- _Metin Bölümü_:
--------------------------------
Abaküs Yazılım
3. Hukuk Dairesi
Esas No: 2020/3030
Karar No: 2020/5468
Karar Tarihi: 06.10.2020

Yargıtay 3. Hukuk Dairesi 2020/3030 Esas 2020/5468 Karar Sayılı İlamı

3. Hukuk Dairesi         2020/3030 E.  ,  2020/5468 K.

    "İçtihat Metni"

    Davacı/birleşen davada davalı Sıgla"s Tarim Ürünleri Tekstil İnşaat Turizm Gıda San. ve Tic. Ltd. Şti. ile davalı/birleşen davada davacı ... aralarındaki alacak davasına dair ... 1. Asliye Hukuk (Ticaret) Mahkemesinden verilen 20/12/2018 tarihli ve 2016/395 E. - 2018/466 K. sayılı hükmün bozulması hakkında dairece verilen 04/02/2020 tarihli ve 2019/3967 E. - 2020/726 K. sayılı ilama karşı taraf vekillerince kararın düzeltilmesi istenilmiştir.
    Düzeltme isteğinin süresi içinde olduğu anlaşıldıktan sonra dosyadaki bütün kağıtlar okunup gereği düşünüldü:
    Y A R G I T A Y K A R A R I
    Davacı (birleşen davada davalı); ortaklık teklifinde bulunan davalı ile marul ihracatı yapılması hususunda 15/06/2011 tarihli sözleşmenin imzalandığını, sonrasında anlaşmalı tedarikçisi olduğu ...şirketine ihracat için gerekli işlemlere başlandığını, ancak davalının yükümlülüklerini yerine getirmemesi nedeniyle ihracatın küçük bir kısmını tamamlayabildiğini, bu nedenle maddi açıdan zor durumda kaldığını ileri sürerek; fazlaya ilişkin hakları saklı kalmak üzere, sözleşmenin 19. maddesinde hüküm altına alınan 500.000 USD cezai şart alacağından şimdilik 6.000 USD"lik kısmının karşılığı olan 8.964,40 TL"nin dava tarihinden itibaren işleyecek ticari faiziyle birlikte davalıdan tahsilini talep etmiştir.
--------------------------------
- _Veri Kümesi İçeriği_:

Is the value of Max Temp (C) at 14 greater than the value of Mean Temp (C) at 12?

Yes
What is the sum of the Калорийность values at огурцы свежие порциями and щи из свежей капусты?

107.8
--------------------------------
- _Yapılacak İş_: Yargıtay kararını baştan sona, tek bir harfini bile değiştirmeden yazın. Satırlara bu iş için ihtiyacınız yok.

- _Sonuç_:
Abaküs Yazılım
3. Hukuk Dairesi
Esas No: 2020/3030
Karar No: 2020/5468
Karar Tarihi: 06.10.2020

Yargıtay 3. Hukuk Dairesi 2020/3030 Esas 2020/5468 Karar Sayılı İlamı

3. Hukuk Dairesi         2020/3030 E.  ,  2020/5468 K.

    "İçtihat Metni"

    Davacı/birleşen davada davalı Sıgla"s Tarim Ürünleri Tekstil İnşaat Turizm Gıda San. ve Tic. Ltd. Şti. ile davalı/birleşen davada davacı ... aralarındaki alacak davasına dair ... 1. Asliye Hukuk (Ticaret) Mahkemesinden verilen 20/12/2018 tarihli ve 2016/395 E. - 2018/466 K. sayılı hükmün bozulması hakkında dairece verilen 04/02/2020 tarihli ve 2019/3967 E. - 2020/726 K. sayılı ilama karşı taraf vekillerince kararın düzeltilmesi istenilmiştir.
    Düzeltme isteğinin süresi içinde olduğu anlaşıldıktan sonra dosyadaki bütün kağıtlar okunup gereği düşünüldü:
    Y A R G I T A Y K A R A R I
    Davacı (birleşen davada davalı); ortaklık teklifinde bulunan davalı ile marul ihracatı yapılması hususunda 15/06/2011 tarihli sözleşmenin imzalandığını, sonrasında anlaşmalı tedarikçisi olduğu ...şirketine ihracat için gerekli işlemlere başlandığını, ancak davalının yükümlülüklerini yerine getirmemesi nedeniyle ihracatın küçük bir kısmını tamamlayabildiğini, bu nedenle maddi açıdan zor durumda kaldığını ileri sürerek; fazlaya ilişkin hakları saklı kalmak üzere, sözleşmenin 19. maddesinde hüküm altına alınan 500.000 USD cezai şart alacağından şimdilik 6.000 USD"lik kısmının karşılığı olan 8.964,40 TL"nin dava tarihinden itibaren işleyecek ticari faiziyle birlikte davalıdan tahsilini talep etmiştir.